[Stored dataset items]
▬▬▬▬▬▬▬▬▬▬
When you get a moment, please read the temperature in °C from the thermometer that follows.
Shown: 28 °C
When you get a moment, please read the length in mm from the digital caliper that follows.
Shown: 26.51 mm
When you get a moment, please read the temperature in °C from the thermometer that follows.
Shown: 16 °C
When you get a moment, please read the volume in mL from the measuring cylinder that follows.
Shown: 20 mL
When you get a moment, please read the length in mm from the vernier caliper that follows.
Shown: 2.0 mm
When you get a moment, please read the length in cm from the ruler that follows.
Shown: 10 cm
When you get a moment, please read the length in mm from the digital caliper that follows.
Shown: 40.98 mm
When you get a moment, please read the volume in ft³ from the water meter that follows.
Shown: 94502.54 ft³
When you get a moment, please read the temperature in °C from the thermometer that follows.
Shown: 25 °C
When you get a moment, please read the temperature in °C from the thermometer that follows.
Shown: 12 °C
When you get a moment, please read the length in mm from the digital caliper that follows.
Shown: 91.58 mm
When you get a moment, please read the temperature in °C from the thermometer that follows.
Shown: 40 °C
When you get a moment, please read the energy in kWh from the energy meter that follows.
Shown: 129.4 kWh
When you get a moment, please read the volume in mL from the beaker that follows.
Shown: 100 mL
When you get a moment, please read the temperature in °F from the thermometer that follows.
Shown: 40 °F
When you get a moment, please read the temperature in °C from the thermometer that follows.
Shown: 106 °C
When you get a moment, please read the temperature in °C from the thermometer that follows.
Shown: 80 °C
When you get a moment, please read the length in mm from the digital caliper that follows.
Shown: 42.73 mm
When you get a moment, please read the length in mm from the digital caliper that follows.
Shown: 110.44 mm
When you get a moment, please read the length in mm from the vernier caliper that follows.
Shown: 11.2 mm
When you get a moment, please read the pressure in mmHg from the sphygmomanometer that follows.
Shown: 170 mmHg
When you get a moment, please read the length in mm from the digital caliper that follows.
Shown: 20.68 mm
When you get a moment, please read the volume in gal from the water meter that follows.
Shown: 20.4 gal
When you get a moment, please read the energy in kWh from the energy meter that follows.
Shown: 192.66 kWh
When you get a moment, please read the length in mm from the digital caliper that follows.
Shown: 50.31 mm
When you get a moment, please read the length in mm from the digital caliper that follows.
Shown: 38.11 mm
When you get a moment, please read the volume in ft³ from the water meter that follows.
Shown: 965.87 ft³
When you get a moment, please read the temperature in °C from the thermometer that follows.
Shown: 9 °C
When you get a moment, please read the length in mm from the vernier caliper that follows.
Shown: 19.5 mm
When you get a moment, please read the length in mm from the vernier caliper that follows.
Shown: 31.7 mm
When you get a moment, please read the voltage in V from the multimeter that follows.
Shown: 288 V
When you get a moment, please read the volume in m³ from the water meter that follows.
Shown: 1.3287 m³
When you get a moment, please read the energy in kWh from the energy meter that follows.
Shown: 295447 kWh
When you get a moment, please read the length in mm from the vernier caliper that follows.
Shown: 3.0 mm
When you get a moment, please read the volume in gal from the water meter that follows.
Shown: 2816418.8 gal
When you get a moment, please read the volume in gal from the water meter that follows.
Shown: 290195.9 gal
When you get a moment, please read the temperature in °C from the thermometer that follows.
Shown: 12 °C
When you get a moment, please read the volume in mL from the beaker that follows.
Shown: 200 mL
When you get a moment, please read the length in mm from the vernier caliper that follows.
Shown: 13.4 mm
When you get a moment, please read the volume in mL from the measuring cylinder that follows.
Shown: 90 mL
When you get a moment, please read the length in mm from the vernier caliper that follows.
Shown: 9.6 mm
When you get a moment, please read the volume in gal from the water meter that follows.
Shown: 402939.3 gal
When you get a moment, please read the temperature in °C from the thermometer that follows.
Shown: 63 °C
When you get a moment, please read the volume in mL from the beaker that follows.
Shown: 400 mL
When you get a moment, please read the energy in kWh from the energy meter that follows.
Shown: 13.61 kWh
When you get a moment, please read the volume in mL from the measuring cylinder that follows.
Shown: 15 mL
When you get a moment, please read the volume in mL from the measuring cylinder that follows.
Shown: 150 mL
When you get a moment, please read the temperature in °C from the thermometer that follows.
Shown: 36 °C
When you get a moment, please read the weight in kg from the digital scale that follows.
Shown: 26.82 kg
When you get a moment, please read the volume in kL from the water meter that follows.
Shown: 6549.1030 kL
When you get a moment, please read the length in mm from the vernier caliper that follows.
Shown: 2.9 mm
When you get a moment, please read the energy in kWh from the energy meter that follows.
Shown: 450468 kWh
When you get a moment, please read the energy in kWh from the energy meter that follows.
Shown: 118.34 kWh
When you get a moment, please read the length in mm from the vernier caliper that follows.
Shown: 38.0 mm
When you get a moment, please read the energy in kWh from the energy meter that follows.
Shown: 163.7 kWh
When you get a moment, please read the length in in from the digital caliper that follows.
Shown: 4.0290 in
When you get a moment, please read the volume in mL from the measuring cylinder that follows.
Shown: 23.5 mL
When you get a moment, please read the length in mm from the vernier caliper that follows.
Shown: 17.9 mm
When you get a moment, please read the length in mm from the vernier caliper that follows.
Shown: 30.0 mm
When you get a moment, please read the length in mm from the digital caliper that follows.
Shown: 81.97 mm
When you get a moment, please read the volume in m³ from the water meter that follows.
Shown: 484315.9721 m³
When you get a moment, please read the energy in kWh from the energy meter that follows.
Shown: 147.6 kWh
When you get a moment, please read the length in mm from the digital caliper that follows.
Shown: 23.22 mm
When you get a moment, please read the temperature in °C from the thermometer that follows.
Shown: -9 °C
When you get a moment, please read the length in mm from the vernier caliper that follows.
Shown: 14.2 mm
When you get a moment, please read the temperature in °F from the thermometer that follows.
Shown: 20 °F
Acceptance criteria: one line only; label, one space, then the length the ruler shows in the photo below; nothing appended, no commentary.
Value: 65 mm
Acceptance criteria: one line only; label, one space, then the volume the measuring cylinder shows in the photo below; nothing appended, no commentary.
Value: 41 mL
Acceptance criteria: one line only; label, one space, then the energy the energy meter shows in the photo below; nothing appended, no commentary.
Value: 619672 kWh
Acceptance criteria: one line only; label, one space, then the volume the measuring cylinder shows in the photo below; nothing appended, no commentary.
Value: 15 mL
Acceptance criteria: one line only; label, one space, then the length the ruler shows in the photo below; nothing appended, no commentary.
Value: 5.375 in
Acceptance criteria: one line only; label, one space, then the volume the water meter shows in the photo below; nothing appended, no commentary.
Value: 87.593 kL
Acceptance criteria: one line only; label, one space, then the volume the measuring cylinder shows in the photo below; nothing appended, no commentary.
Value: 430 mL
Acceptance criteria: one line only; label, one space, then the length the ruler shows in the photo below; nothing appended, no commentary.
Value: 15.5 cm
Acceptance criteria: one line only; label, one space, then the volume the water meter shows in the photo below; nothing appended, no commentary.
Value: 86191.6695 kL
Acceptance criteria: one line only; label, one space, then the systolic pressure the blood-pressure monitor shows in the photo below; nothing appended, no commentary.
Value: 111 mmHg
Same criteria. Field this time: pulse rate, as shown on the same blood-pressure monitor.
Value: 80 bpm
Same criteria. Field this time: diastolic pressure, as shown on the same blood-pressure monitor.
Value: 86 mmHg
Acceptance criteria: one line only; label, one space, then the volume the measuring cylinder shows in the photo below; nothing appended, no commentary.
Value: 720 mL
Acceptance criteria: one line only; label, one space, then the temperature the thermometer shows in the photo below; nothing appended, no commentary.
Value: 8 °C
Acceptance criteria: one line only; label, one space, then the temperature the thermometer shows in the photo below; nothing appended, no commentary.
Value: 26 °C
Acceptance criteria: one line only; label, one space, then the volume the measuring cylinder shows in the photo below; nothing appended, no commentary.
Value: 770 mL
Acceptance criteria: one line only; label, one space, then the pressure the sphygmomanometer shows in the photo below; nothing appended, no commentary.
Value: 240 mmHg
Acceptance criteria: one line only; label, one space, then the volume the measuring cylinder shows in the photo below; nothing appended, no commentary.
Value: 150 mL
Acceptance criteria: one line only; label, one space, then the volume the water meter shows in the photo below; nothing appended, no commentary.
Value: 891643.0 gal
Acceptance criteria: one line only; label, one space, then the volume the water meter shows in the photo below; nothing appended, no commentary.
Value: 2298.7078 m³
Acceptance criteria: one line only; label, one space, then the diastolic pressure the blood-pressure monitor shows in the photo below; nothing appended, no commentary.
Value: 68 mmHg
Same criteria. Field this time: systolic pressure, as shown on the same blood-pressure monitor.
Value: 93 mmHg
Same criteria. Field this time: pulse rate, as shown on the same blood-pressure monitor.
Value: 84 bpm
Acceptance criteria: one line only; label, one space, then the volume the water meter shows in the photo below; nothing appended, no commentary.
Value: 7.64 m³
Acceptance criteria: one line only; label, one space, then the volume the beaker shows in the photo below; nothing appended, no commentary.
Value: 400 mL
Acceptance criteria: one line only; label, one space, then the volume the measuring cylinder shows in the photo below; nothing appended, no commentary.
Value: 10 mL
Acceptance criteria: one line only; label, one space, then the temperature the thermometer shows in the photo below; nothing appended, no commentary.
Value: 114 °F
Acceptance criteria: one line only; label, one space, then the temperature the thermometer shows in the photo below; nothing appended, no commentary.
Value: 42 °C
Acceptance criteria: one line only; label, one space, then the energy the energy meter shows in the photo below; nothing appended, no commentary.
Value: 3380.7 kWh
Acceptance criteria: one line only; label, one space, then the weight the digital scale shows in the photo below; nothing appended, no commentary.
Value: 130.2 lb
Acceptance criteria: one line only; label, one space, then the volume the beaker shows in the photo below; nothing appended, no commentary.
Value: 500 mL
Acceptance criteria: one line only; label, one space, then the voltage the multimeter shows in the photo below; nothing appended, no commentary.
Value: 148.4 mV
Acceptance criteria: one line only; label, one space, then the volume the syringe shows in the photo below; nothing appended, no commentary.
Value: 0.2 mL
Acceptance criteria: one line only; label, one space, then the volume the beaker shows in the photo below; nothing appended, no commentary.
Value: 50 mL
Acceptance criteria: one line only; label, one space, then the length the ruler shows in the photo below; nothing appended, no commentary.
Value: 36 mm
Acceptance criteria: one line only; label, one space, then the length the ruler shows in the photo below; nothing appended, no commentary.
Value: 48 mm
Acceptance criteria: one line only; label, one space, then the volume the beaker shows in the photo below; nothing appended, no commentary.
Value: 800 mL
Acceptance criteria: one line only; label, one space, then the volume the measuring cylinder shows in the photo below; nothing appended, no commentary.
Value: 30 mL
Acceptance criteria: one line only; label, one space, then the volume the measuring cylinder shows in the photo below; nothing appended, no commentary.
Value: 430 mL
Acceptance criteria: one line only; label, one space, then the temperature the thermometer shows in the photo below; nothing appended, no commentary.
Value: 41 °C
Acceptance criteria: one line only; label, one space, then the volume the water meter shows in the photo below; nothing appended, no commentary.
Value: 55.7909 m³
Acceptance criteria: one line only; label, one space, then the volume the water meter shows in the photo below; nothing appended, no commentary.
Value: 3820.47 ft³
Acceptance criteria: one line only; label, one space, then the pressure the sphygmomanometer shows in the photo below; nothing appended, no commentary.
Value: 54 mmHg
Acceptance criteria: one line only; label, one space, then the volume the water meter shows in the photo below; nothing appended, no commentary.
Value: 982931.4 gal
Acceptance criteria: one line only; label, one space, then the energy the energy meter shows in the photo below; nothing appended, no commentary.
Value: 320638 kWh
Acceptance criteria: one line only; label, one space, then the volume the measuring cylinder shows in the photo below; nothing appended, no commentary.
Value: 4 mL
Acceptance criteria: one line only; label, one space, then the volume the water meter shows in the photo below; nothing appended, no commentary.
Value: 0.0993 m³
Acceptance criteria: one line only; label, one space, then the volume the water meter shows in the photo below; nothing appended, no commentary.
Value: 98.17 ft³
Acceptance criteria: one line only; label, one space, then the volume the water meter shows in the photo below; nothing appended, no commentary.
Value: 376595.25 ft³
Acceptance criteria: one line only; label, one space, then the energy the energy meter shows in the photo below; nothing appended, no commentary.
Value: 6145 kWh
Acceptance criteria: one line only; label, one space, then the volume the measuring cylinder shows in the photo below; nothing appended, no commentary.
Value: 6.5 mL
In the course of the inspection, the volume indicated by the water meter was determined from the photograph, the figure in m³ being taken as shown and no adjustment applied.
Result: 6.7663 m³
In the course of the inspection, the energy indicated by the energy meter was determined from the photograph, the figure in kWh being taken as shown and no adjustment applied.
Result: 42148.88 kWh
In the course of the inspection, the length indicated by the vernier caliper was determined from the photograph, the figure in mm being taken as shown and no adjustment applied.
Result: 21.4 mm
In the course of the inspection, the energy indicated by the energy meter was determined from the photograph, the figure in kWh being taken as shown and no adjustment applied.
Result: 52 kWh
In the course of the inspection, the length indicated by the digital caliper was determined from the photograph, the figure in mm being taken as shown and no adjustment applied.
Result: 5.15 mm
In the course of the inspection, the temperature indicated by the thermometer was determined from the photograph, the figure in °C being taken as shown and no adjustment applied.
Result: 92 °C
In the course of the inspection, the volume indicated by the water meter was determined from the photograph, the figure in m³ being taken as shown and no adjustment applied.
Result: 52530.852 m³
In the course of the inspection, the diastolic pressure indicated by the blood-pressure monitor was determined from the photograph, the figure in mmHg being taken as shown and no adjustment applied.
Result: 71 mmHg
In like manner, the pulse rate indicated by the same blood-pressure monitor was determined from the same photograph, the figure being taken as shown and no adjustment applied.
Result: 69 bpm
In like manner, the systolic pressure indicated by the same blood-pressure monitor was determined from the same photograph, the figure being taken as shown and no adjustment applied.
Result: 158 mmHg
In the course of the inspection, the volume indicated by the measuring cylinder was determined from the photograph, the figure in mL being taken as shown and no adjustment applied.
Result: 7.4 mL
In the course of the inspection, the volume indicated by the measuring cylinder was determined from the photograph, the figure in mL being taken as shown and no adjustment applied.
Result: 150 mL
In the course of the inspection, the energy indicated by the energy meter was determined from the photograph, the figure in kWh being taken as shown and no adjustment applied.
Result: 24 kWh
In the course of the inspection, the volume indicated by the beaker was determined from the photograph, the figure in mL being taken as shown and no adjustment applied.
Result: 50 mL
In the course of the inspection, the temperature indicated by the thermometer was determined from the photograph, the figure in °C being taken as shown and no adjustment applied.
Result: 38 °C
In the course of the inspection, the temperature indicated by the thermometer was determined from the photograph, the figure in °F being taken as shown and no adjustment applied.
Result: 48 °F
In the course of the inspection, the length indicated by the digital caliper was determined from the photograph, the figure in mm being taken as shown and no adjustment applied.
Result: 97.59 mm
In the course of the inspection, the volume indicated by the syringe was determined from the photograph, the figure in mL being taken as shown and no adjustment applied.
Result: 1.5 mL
▬▬▬▬▬▬▬▬▬▬
State only the number of lines in the records above that contain the string "scale". Case counts.

2